A proposition is analytic if true or false in virtue of its meaning only. The contradiction of an analytic truth is nonsense. Example: red is a colour. Bachelors are unmarried.
It is synthetic if true or false in virtue of the world. The contradiction of a synthetic truth is meaningful (albeit false). Example: human blood is red. John is a bachelor.
It is known a priori if you don't need experience to know its truth value (example: math and conceptual analysis), a posteriori otherwise (scientific truth, facts).
Intuitively, analytic and a priori seem to go together, and synthetic and a posteriori as well. You don't need experience if the meaning only is at stake, otherwise you do need input from the world. Kant however assumed that some mathematical and metaphysical statements are synthetic a priori, a priori because they are known by intuition only, yet synthetic because their contradiction is not absurd. Example: the axioms of euclidean geometry. One can formulate consistent non-euclidean geometries, but Euclid's axioms are true in virtue of physical space and known a-priori (because according to Kant, space is a condition of experience).
This assumption was challenged afterwards (notably, euclidean geometry is not the geometry of physical space, so math axioms might be pure linguistic conventions).

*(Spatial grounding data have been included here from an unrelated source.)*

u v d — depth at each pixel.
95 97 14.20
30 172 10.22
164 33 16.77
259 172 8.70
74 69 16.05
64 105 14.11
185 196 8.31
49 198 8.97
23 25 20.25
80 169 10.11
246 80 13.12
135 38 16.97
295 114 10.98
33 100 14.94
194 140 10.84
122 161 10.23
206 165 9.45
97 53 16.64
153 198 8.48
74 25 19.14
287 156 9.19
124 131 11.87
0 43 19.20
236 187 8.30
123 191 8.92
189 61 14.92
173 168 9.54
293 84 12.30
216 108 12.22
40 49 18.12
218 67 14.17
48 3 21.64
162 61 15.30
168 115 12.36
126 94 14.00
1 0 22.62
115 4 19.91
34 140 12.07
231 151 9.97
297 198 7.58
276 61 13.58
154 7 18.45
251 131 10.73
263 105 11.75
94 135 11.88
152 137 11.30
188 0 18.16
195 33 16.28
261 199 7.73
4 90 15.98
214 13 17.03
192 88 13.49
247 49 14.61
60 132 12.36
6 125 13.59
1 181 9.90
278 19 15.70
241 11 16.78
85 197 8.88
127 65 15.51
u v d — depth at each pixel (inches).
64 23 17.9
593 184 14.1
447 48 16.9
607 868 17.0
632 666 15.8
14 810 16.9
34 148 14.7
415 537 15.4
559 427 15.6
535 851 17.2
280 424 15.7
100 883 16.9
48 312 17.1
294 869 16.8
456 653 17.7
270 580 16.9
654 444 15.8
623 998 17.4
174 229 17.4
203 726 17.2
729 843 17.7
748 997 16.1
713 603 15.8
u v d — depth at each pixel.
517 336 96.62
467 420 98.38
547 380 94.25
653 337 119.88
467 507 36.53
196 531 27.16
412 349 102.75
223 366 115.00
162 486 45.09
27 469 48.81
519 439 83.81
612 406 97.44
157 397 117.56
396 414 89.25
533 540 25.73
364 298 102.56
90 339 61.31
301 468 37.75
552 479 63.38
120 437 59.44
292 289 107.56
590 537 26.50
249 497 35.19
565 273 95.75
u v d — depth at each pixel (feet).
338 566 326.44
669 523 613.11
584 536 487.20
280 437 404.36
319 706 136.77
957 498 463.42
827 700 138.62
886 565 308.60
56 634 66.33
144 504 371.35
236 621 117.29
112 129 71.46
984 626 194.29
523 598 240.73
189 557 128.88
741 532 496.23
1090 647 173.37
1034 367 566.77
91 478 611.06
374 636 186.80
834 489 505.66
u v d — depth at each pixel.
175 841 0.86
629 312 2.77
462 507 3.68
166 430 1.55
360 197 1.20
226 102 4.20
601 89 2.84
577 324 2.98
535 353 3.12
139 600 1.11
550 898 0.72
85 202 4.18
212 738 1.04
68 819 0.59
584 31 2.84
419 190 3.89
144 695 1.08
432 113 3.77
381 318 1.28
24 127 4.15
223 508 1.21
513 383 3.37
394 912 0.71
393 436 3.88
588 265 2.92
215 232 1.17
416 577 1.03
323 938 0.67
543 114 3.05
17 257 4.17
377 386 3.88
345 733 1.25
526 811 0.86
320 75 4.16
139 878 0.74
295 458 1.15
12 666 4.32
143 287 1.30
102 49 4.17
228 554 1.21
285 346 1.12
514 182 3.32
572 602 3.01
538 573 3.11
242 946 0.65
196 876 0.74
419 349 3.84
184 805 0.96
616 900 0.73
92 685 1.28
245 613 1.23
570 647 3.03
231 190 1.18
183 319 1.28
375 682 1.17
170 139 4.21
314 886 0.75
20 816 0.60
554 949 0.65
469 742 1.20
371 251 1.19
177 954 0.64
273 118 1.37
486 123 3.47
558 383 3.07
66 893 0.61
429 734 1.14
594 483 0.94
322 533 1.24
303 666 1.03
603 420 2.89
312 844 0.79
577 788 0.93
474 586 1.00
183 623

Finally Quine challenged the analytic synthetic distinction on the ground that one cannot distinguish clearly the linguistic and factual components of a sentence. Quine believed there is no such thing as a-priori meaning.
A third important, related dichotomy is necessity / contingency. Traditionnaly, empiricists conflate analycity and necessity but Kripke challenged this (he assumes some metaphysical necessities are synthetic, such as gold's atomic number).
I've never heard of analytic a posteriori, although Kripke gave examples of analytic contingency, such as the choice of a conventional measurement unit.